At the state of the art, commonly known machinery exists for processing rails for the construction of rail track switching.
On these machines, different systems are used to lock the rail during processing thereof by means of a tool.
The oldest type of locking system is a mechanical/hydraulic system (manual brackets or hydraulically operated automatic brackets) and the most recent is a magnetic type. The mechanical/hydraulic systems have the peculiarity of offering very high anchoring forces, but—conversely—prevent good evacuation of machining chips due to the presence of oil distribution hoses and mechanical structures constituting bracket anchorage points or rail support points.

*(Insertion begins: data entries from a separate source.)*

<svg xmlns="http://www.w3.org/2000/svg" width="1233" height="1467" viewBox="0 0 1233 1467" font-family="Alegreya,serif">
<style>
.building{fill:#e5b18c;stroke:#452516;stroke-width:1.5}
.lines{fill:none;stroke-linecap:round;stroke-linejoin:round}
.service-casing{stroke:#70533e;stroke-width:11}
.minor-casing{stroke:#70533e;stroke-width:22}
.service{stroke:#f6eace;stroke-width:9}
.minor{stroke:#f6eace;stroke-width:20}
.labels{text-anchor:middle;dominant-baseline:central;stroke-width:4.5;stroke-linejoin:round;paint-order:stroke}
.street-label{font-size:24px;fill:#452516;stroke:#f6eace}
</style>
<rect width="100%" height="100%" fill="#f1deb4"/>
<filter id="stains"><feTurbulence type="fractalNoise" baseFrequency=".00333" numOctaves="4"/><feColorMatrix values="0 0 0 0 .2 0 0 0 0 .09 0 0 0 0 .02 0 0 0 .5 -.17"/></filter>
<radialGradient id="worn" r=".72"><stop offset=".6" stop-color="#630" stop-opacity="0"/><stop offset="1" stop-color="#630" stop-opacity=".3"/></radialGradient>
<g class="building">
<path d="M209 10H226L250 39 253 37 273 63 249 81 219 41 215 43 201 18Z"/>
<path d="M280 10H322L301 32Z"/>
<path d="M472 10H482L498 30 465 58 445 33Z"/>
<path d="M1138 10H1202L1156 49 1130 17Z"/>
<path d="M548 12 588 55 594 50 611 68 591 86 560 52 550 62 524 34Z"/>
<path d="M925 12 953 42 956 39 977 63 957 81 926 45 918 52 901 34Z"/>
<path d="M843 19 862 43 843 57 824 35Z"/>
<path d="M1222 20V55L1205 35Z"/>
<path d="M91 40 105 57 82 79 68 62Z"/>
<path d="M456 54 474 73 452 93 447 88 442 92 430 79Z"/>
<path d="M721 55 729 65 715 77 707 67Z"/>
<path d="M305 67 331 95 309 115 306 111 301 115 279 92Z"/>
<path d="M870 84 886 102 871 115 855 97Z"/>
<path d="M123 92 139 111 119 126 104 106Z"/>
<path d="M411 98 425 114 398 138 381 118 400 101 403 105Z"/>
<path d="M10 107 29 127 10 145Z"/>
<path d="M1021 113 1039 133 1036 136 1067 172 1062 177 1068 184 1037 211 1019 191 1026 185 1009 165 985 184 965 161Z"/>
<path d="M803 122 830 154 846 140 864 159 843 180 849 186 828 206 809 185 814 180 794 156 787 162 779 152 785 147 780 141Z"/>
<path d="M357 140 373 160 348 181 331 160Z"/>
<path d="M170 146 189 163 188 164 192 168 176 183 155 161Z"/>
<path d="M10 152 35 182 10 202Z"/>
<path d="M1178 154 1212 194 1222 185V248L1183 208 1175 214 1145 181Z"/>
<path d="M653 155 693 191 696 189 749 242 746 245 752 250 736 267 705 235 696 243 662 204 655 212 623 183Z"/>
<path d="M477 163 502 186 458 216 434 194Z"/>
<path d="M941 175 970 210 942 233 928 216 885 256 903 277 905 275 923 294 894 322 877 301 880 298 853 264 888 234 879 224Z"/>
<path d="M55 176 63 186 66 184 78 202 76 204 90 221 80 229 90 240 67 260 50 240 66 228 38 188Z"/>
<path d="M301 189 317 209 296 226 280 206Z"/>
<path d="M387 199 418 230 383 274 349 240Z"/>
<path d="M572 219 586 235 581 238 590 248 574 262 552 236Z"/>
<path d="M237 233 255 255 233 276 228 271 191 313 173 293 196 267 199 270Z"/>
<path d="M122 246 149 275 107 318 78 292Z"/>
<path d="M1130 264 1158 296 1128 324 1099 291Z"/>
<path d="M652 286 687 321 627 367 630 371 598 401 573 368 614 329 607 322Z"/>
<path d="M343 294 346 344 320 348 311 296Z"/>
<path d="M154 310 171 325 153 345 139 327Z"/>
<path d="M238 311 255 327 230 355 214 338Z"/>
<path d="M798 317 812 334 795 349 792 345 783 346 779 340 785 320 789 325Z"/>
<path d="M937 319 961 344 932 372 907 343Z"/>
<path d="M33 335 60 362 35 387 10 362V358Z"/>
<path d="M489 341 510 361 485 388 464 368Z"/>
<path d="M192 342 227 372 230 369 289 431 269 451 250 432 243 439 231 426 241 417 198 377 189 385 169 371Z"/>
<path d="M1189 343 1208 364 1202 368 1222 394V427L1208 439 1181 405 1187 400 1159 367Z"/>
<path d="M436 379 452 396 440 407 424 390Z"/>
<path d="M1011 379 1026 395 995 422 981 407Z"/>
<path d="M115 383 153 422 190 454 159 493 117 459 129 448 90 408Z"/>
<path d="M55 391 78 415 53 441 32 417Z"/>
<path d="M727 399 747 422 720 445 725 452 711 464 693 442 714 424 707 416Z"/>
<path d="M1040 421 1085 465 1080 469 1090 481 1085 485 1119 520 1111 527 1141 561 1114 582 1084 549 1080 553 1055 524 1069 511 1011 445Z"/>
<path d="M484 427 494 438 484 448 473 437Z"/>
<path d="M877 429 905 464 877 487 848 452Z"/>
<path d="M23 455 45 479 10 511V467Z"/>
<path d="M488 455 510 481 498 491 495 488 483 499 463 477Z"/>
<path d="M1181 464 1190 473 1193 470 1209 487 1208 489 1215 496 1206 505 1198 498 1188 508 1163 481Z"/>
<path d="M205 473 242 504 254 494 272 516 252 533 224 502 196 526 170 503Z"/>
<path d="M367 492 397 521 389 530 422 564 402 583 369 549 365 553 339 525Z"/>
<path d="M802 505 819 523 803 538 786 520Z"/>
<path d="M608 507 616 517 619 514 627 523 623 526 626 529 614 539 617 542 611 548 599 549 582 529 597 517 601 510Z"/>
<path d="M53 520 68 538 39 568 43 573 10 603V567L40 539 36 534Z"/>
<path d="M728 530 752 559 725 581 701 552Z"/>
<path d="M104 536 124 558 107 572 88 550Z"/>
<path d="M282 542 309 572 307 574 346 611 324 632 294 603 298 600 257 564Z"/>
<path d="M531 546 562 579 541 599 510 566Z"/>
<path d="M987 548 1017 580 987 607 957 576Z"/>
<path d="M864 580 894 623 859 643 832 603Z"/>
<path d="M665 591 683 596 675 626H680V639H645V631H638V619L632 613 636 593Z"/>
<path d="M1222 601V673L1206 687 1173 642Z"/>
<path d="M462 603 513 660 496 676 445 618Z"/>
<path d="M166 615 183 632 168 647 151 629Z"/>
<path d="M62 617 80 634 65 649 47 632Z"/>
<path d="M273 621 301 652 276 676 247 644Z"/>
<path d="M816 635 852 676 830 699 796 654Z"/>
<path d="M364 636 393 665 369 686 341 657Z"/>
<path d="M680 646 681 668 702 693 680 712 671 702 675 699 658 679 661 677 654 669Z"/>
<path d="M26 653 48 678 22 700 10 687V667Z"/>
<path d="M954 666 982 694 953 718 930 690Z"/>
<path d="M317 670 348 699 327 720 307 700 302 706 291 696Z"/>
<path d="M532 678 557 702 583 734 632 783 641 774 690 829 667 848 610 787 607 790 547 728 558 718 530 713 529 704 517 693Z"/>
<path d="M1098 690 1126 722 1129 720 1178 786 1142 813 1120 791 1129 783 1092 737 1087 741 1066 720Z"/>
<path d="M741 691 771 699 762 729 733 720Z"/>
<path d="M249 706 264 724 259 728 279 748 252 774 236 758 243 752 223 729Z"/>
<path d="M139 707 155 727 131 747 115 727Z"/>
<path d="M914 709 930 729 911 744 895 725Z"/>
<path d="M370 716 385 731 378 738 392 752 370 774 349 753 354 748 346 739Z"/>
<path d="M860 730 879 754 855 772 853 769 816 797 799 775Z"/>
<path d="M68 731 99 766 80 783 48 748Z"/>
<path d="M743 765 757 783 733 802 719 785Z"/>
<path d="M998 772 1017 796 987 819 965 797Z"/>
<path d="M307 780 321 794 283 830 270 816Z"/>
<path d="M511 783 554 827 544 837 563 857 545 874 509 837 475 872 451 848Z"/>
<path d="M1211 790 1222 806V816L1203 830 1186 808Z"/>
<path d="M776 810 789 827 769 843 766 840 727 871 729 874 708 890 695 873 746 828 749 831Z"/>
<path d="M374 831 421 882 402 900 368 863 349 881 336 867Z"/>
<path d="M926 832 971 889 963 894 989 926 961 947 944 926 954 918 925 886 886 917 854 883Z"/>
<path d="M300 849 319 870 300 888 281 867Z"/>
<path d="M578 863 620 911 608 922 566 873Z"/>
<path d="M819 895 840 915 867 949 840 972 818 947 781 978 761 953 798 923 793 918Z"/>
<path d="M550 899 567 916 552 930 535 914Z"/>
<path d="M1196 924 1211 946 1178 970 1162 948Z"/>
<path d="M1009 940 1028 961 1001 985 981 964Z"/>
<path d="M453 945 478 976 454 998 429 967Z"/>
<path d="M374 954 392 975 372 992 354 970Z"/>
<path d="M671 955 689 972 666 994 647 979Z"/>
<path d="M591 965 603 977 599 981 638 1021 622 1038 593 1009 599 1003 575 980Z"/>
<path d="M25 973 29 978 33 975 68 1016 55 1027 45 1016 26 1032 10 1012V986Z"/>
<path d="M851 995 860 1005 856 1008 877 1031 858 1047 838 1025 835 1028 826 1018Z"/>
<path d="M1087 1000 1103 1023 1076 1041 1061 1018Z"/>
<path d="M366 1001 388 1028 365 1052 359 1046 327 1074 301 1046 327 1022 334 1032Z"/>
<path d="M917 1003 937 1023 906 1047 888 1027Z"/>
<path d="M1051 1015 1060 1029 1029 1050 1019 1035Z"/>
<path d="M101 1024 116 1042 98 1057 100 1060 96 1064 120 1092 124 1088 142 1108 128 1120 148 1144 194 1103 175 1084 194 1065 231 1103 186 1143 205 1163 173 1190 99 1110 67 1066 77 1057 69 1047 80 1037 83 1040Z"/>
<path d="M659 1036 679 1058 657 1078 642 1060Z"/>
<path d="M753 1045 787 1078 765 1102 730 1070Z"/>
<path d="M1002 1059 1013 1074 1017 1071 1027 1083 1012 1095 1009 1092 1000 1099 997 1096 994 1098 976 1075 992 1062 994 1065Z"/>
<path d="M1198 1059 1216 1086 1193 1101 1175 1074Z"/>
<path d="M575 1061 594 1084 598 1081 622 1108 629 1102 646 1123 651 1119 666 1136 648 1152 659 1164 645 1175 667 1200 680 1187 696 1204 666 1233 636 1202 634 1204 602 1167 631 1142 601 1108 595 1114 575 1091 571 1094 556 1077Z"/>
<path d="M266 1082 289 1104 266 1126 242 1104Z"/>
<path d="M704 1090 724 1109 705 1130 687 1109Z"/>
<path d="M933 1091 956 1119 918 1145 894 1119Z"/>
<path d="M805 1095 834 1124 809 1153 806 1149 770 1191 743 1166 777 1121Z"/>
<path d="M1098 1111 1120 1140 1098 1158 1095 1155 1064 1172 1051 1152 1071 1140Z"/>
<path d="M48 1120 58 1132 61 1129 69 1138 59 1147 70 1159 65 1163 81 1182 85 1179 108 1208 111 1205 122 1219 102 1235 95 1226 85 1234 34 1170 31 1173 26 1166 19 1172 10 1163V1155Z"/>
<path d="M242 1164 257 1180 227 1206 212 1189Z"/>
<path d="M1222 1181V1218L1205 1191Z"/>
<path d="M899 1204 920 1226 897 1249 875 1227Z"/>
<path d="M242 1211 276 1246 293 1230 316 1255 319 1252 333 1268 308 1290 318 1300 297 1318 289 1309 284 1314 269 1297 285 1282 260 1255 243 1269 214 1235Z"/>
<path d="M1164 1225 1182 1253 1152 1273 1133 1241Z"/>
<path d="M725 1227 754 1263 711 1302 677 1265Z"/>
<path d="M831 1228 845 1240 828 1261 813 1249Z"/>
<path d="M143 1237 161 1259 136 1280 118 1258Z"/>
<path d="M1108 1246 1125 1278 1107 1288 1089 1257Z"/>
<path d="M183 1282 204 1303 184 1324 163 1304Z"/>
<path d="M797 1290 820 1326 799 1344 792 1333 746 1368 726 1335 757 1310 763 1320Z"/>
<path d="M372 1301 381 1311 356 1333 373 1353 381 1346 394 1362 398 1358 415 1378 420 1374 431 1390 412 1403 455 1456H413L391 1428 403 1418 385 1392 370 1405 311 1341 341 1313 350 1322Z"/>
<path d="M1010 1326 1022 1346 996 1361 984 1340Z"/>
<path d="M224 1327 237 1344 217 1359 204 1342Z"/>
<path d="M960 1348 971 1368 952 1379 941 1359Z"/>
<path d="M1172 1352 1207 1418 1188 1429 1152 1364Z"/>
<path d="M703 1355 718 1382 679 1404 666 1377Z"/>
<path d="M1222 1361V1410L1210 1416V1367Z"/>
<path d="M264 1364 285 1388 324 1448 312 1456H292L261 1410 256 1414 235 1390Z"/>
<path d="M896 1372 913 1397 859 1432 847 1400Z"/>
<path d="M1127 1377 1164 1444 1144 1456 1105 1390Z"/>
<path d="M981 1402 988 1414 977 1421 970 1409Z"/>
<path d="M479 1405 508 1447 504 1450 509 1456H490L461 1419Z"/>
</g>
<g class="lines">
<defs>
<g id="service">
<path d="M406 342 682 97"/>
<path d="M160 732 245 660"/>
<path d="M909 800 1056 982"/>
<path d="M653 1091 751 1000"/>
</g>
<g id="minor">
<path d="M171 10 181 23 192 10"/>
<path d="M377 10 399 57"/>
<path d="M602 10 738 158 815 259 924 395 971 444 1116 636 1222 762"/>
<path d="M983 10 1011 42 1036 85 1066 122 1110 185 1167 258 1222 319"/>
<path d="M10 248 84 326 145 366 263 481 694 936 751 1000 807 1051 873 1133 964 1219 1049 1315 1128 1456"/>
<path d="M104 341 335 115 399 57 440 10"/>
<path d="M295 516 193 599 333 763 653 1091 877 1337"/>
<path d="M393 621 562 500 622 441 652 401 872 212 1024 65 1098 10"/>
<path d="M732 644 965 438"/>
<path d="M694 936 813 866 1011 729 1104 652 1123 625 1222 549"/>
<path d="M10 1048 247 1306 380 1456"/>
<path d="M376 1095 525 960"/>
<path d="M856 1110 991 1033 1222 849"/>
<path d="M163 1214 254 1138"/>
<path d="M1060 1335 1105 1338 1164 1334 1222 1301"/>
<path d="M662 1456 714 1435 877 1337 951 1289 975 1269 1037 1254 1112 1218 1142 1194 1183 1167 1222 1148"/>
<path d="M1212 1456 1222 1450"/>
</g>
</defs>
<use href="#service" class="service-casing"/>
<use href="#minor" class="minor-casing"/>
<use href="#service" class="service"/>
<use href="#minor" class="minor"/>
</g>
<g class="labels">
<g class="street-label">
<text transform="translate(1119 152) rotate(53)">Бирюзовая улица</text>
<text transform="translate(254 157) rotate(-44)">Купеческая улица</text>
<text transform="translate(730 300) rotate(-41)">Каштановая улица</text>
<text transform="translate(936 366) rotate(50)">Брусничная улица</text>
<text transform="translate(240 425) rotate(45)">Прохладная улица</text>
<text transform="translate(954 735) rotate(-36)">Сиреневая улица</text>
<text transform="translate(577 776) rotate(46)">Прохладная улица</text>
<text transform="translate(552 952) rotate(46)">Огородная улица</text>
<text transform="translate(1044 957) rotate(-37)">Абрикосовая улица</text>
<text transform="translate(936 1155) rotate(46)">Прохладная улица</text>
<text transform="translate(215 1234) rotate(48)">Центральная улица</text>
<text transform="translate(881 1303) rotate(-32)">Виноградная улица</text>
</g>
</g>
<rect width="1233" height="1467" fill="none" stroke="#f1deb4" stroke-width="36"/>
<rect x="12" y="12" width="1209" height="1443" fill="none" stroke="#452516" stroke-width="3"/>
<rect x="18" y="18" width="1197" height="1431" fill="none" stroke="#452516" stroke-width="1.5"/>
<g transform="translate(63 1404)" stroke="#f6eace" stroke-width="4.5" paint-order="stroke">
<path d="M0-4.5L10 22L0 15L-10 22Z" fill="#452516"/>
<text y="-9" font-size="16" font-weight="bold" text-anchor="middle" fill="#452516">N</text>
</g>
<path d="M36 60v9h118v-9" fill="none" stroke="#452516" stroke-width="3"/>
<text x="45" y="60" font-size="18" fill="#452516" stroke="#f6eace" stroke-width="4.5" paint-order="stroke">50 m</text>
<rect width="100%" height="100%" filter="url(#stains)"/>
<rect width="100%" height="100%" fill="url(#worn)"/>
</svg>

In said equipment, there is a high consumption of hydraulic oil (due to leaks) and maintenance is required almost continuously. Furthermore, the mechanical/hydraulic system poses the disadvantage of generating an anchoring force which is concentrated in individual points distributed along the rail. This may induce vibrations during processing (resulting in increased tool wear).
The magnetic systems, consisting mainly of two magnetic zones positioned in a mutually orthogonal fashion, anchor the rail in the lower part of the base section (or ‘foot’) and one of the two sides of the core section (i.e. the vertical portion connecting the foot and the head, better known as the ‘web’).
These systems do not feature pipelines or recesses, therefore they offer the possibility of excellent evacuation of chips generated during processing. This improves the cleaning and set-up operations for new parts to be processed.
Furthermore, the magnetic systems provide a continuous anchoring force along the entire length of the rail, thereby increasing system rigidity and reducing vibrations.
One disadvantage of the magnetic systems is that the anchoring forces generated are normally lower than those offered by traditional mechanical systems.
With said anchoring systems, therefore, it is necessary to reduce tool speed and travel (feed rate), especially when the processing concerns the rail head area and the forces are acting thereupon in the opposite direction to the abutment and magnetic anchorage surface. This is to prevent detachment of the rail from the abutment and anchorage point.
In other cases recourse is made to the use of mechanical systems (manual brackets), as an aid the magnetic ones, to prevent detachment. Nevertheless, said approach impairs efficiency, as the machine tool operator has to suspend processing operations in order to manually adjust the positioning/repositioning of the manual brackets if the presence of the latter interferes with the passage of the tool.
The object of the present invention is to provide a rail processing device and method which is improved compared with the prior art.
A further object of the present invention is to provide a rail processing device and method which reduces rail processing times.
This and other objects are achieved by means of a rail processing device and method according to the technical teachings of the claims annexed hereto.